Deamons leises Lachen erklang. »Für den Winter gibt es Felldecken«, informierte er sie, was Rina aufblicken ließ. Ihre Augen funkelten, denn die Vorstellung sich in einer kalten Nacht in eine warme Felldecke zu kuscheln, war sehr verlockend.
»Komm, zieh die anderen Kleider noch an«, wies Deamon sie an, sodass Rina die nächste halbe Stunde damit zubrachte, alles anzuziehen, was man ihr geschneidert hatte.
Kein Kleid war zu klein oder unangenehm groß. Gleichzeitig bot es genug Spielraum.
Allerdings konnte sie mit dem letzten Sett an Kleidung, das Ileana ihr reichte, nicht viel anfangen. Es war eine beige Leinenhose und dazu ein Hemd, wie es eher die Männer trugen.
Rina wusste durch Asatra, dass es gut an Frauen aussehen konnte, doch sie hatte nie so etwas getragen.
Zögerlich zog Rina es an und stellte schnell fest, dass es überaus bequem war.
Deamon nickte zufrieden und erhob sich. »Damit kann ich dich mit nach draußen nehmen«, sagte er, während er sie eingängig musterte.
»Was?«, fragte Rina, als hätte sie sich verhört. Er wollte sie mit nach draußen nehmen? Wie sollte sie das denn verstehen?
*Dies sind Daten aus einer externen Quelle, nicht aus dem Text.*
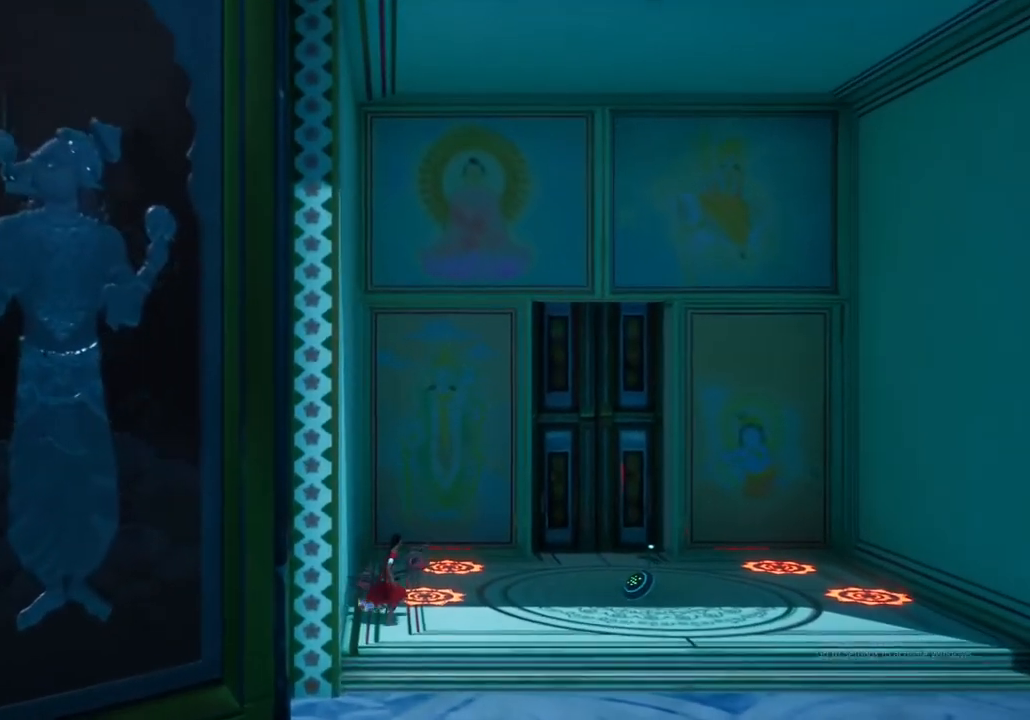
{"buttons": [], "left_stick": "up-right", "right_stick": "center", "events": [[83, "X", "up"], [317, "left_stick", "up-right"]]}
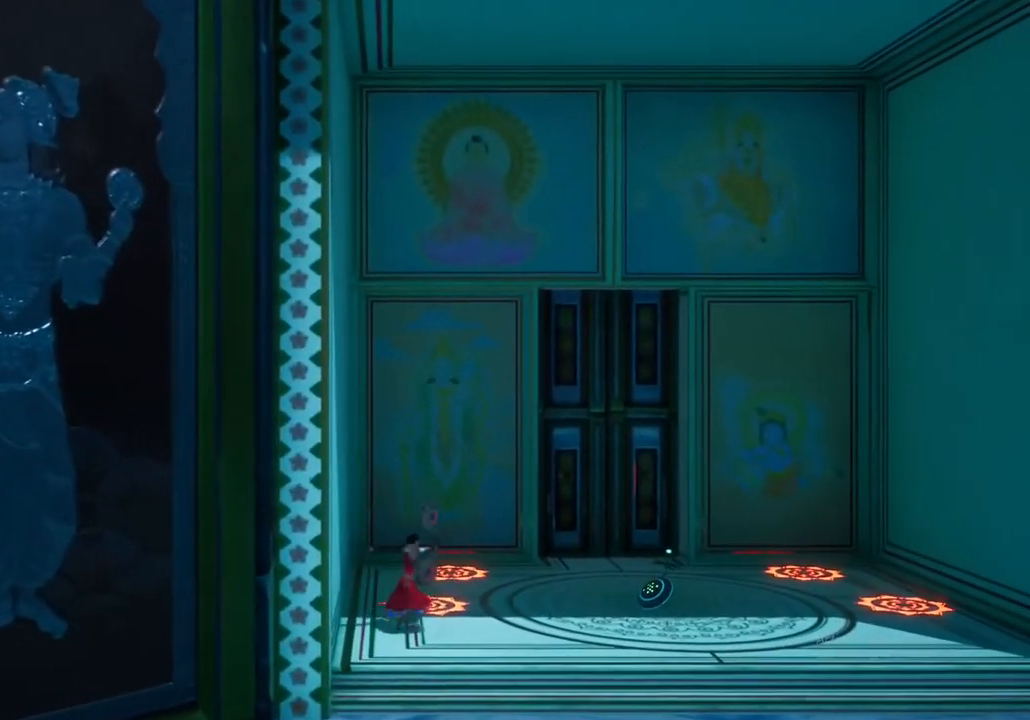
{"buttons": [], "left_stick": "center", "right_stick": "center", "events": [[217, "left_stick", "center"]]}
»Ich werde Iniris auftragen, die Kleider einzuräumen. Viel Spaß euch beiden«, neckte Ileana, die scheinbar kein Problem darin sah, dass Deamon Rina mitnehmen wollte.
Diese verstand nicht ganz, was vor sich ging oder was Deamon meinte. Er klang auf alle Fälle nicht, als würde es hier um den Garten gehen.